Ideas parecidas a las de Cafiero llegan al Gobierno. Curiosamente, eso no ocurre a través de Santiago, nieto del ministro más joven de Perón y jefe de Gabinete de Alberto Fernández, sino mediante el ministro de Economía, Martín Guzmán, como lo reconocen sus colaboradores.

Macri hizo 1000 prédicas para recortar el gasto y estabilizar la economía. Guzmán, una sola ley para aumentar impuestos. El resultado fiscal es parecido. Tanta ortodoxia podría defraudar al secretario general de la Unión Tranviarios Automotor (UTA), Roberto Fernández, que en noviembre pasado le recomendó al Presidente "darle a la maquinita" para "meter plata en el mercado".

Nadie en el Gobierno habla de los problemas que genera hacia adelante el aumento de impuestos. Es un tema secundario porque, como podría decir el inspirador John Keynes, en el largo plazo todos estaremos muertos y los ministros de Economía, despedidos.

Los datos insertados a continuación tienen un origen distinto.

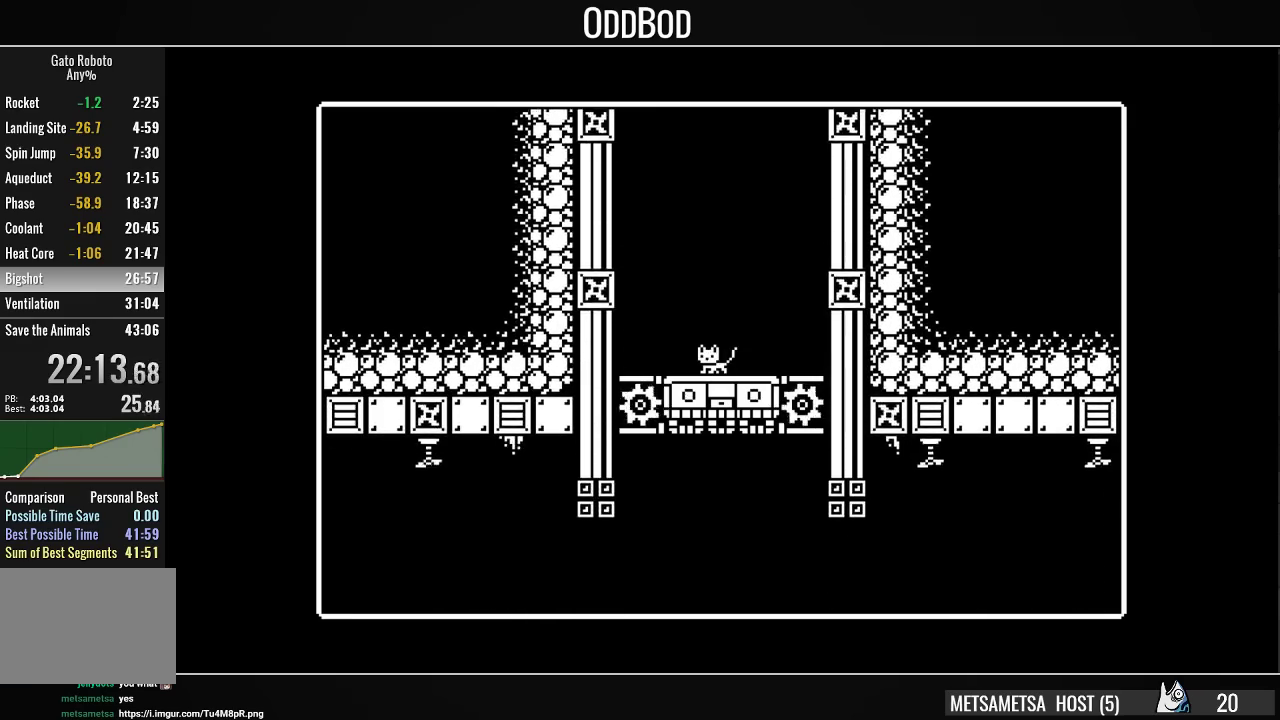
{"buttons": [], "right_stick": "center", "events": [[100, "DPAD_LEFT", "down"], [200, "DPAD_DOWN", "up"], [367, "DPAD_LEFT", "up"]]}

El control de precios quedó del lado de los creyentes. El primero es el ministro de Desarrollo Productivo, Matías Kulfas, ahijado político de Mercedes Marcó Del Pont, que también comulga con el presidente del Banco Central, Miguel Pesce.

En la primera reunión de directorio de la entidad monetaria deslindaron sus responsabilidades en el manejo de la inflación. La tarea mayor recayó sobre Kulfas y la secretaria de Comercio Interior, Paula Español. Su plan puede funcionar no porque haya mejorado la herramienta, sino porque cambiaron los objetivos: las segundas líneas de Fernández no hablan de contener la inflación, sino de establecer precios de referencia.

Cuando Fernández habla del látigo, sus alfiles se conforman con frenar la inercia de los precios. Algunos funcionarios lo llaman el "Plan Desasustar".

Mientras la política debate en la cúspide, la realidad actúa en el valle. Entre la Navidad y el Año Nuevo -en el estreno del actual gobierno-, el precio del cacao de primera línea en supermercados de la Capital Federal trepó 15%; el arroz, casi 17%; las galletitas obleas clásicas, 11,47%, y una gaseosa light de primera marca, 2,65%. Sobre un total de 341 productos relevados por LA NACION Data, 200 aumentaron en ese lapso. Es cierto que otros se mantuvieron y algunos bajaron, pero no lograron cambiar la tendencia.

Si se extiende la mirada más allá de los siete días que incluyen las fiestas, el aumento es mucho mayor. Son ejemplos de la rebelión permanente de las remarcaciones contra las aspiraciones de la política.